How do we fill our database?

General overview

The database of SafeDNS content filtering service is updated daily and contains more than 10 million sites. The sources for replenishing the database are SafeDNS's own data, which includes a machine learning system and a moderator service, as well as various public and private sources of security feeds (phishing, infected sites, managing botnet servers, etc.).Every external source is constantly checked for quality. Data from external sources using special algorithms that exclude duplication and categorization errors of individual sources are combined into a single database of SafeDNS service.In addition, an important part of the service base are resources manually added by moderators, both by user requests (more than 500 new sites every day) and by their own lists (guaranteed operation of infrastructure services and programs).The machine learning system currently contains over 100 million sites and over 450 million individual pages in the index. Our own AI ML adds 10 to 15 million new pages to the index every day.

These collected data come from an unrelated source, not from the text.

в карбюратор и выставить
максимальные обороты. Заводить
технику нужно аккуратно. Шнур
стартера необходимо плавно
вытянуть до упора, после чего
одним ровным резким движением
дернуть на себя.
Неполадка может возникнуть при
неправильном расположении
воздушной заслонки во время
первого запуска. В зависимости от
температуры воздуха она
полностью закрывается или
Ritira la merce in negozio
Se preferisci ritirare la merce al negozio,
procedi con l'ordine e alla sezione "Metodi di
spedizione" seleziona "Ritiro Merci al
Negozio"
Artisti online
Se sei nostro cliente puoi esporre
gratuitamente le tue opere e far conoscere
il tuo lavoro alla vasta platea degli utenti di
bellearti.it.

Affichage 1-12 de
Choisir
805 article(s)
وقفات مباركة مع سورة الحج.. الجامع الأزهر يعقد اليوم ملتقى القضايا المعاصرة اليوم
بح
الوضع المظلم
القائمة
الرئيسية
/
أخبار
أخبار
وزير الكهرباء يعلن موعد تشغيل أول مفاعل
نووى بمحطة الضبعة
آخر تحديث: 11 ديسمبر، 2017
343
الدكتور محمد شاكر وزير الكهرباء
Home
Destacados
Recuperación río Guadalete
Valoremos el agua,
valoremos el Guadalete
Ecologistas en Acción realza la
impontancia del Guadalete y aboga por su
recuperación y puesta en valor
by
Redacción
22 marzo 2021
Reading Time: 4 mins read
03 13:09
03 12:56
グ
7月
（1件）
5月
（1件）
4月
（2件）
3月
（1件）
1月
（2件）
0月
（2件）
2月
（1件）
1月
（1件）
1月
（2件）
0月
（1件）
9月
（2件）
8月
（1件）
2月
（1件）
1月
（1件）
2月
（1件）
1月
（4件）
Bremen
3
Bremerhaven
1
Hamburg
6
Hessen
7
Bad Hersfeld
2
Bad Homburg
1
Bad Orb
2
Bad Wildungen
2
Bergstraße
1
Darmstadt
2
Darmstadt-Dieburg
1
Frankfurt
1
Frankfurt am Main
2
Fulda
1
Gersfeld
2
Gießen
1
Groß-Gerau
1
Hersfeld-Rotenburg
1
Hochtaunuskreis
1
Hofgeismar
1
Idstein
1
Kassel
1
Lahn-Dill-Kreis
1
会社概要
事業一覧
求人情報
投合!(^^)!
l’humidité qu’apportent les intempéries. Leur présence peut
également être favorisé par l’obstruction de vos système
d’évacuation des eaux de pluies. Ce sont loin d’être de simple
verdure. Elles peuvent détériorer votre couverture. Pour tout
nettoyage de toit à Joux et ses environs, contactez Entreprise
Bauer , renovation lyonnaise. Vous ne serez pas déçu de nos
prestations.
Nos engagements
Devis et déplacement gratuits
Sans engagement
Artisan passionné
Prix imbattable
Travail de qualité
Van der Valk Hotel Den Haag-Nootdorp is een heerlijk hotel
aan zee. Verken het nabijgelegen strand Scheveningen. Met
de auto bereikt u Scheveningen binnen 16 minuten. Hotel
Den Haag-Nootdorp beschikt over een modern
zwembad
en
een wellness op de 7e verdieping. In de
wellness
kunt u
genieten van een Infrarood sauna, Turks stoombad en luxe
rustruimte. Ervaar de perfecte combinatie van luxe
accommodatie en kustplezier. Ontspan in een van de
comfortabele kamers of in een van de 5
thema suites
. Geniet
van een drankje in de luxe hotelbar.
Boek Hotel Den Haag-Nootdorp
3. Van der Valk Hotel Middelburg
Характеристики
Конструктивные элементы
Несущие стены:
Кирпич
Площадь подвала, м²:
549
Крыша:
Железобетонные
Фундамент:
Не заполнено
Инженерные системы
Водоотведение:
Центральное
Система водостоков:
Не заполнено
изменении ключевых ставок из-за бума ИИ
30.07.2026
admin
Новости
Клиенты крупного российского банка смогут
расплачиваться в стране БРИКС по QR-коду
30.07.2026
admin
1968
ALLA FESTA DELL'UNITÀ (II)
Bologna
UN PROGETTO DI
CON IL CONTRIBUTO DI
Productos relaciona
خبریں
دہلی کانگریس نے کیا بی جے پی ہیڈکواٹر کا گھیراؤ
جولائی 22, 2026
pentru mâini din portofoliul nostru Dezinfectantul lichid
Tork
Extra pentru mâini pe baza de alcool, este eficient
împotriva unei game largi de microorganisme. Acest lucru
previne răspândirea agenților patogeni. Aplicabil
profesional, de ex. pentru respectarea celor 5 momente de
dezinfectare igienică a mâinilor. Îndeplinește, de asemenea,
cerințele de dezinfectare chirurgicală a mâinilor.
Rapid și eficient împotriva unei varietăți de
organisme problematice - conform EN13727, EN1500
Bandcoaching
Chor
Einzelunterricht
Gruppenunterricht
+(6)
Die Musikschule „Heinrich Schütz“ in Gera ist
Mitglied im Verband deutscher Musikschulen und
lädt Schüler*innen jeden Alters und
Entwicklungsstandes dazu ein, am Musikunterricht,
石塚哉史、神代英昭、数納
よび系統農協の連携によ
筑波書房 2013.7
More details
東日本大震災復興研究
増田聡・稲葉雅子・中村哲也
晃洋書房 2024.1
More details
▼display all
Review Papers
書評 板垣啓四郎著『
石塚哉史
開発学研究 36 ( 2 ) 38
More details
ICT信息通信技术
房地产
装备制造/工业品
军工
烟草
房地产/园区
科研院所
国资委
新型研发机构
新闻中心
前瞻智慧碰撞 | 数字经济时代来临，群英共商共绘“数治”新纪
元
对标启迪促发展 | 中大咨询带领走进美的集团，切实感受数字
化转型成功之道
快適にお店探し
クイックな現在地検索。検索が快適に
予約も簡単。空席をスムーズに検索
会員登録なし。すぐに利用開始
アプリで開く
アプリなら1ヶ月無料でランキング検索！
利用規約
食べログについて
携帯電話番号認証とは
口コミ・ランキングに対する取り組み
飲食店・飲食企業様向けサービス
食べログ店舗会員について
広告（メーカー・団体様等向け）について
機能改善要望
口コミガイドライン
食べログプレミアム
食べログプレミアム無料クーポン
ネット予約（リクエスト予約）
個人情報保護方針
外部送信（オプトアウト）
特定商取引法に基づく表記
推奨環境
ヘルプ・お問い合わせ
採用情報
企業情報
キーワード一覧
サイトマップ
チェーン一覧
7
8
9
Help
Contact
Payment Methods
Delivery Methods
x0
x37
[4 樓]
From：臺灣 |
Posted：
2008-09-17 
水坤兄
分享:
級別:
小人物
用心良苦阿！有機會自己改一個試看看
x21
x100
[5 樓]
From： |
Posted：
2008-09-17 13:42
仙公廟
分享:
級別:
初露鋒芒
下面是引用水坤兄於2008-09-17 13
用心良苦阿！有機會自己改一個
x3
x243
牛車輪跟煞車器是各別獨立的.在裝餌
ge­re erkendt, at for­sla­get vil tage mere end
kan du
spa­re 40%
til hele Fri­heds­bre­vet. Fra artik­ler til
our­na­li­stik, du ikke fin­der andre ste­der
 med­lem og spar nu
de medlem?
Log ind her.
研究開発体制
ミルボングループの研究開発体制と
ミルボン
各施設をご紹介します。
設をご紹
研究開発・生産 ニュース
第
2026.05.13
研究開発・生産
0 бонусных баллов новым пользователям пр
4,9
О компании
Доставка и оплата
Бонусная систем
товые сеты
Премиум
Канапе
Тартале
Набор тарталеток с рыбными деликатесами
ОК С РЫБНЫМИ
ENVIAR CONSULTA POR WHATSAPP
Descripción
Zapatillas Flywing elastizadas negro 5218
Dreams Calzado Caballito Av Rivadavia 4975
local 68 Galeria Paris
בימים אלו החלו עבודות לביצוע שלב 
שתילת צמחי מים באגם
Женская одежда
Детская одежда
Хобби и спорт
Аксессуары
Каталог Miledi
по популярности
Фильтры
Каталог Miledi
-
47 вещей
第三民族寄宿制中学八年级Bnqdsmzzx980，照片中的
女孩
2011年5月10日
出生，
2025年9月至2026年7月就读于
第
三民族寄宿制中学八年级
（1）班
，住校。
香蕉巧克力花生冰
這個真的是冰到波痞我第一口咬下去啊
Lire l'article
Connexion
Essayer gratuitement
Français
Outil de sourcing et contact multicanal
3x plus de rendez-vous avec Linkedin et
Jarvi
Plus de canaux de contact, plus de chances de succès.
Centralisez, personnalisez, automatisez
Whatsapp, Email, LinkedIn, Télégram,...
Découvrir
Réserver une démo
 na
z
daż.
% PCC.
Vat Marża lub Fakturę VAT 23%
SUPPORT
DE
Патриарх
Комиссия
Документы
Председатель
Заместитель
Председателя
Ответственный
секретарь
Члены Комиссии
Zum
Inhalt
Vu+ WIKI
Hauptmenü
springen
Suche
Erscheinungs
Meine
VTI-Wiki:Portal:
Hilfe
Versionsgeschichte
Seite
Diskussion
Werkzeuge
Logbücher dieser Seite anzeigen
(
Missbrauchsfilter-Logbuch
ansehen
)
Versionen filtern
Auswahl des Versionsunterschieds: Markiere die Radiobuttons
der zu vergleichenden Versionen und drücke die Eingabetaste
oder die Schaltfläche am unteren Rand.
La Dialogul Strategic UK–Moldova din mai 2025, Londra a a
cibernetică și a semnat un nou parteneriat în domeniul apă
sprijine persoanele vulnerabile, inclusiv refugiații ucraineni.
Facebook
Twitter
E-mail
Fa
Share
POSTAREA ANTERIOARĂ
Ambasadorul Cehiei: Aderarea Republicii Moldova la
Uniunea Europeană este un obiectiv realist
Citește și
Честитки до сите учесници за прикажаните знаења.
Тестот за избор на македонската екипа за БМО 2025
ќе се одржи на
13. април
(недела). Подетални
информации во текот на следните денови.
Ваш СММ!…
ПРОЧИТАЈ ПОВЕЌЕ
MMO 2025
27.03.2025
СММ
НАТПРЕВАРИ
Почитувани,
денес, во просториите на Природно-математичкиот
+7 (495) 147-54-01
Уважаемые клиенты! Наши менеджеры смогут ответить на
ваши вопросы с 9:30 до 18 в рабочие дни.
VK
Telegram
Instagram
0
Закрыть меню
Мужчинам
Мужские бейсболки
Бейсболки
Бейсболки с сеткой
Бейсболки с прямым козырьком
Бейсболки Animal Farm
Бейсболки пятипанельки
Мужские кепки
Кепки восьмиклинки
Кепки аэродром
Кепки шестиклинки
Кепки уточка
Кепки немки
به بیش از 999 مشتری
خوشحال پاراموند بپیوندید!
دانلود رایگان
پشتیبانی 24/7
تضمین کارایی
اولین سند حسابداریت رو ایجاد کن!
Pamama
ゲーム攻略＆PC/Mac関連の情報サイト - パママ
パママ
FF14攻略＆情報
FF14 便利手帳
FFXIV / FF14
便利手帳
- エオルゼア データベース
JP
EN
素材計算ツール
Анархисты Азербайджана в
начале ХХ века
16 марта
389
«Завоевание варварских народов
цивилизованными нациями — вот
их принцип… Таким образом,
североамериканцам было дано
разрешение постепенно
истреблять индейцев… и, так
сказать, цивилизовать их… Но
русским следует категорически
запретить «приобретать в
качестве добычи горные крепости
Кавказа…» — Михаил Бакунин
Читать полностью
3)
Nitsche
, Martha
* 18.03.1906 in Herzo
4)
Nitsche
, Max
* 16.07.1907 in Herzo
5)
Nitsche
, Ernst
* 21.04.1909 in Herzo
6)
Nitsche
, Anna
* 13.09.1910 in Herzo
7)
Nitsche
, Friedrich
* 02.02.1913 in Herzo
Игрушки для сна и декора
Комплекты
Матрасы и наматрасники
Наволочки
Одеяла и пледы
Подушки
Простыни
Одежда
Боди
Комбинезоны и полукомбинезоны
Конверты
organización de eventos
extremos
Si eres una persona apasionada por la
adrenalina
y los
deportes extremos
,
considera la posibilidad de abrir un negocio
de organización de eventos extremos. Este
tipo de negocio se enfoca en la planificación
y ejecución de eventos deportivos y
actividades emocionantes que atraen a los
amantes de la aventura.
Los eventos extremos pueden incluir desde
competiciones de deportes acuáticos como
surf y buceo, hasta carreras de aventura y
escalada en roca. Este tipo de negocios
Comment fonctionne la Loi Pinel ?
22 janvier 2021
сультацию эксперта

How do we fill our database?

We use more than 60 sources to form the database. Some of these sources are static, they do not change. Such sources need to be updated periodically (delete domains that are currently invalid, change categories if the content has changed). The department of Machine learning are constantly engaged in such updating. Another type of sources is external sources. Some of them are open, some of them we buy. Often they have some kind of narrow specialization, for example, a list of phishing sites, or advertising domains. The most important ones are usually being generated by our AI ML.
Everyday, around 10 million domains are being generated by our users logs and external resources, the new domains go through classification procedure in our database by the AI ML where every page of those domains get a scan in-order to be sorted and classified in the related category. Also, we have a re-classification procedure for the out dated domains, to ensure they are correctly categorized. The AI ML scans all pages in those domains by downloading the content, then analyzing texts, links, specific site links, images, engines...etc.There are separate classifiers for different languages such as English, Spanish, and other languages.
As mentioned above, we have multiple sources that generate domains for our database and our main goal is to classify them and check the relevance of the source. The relevance is checked by our parameter named as the weight of the source. The heavier the source the more important it is to our database.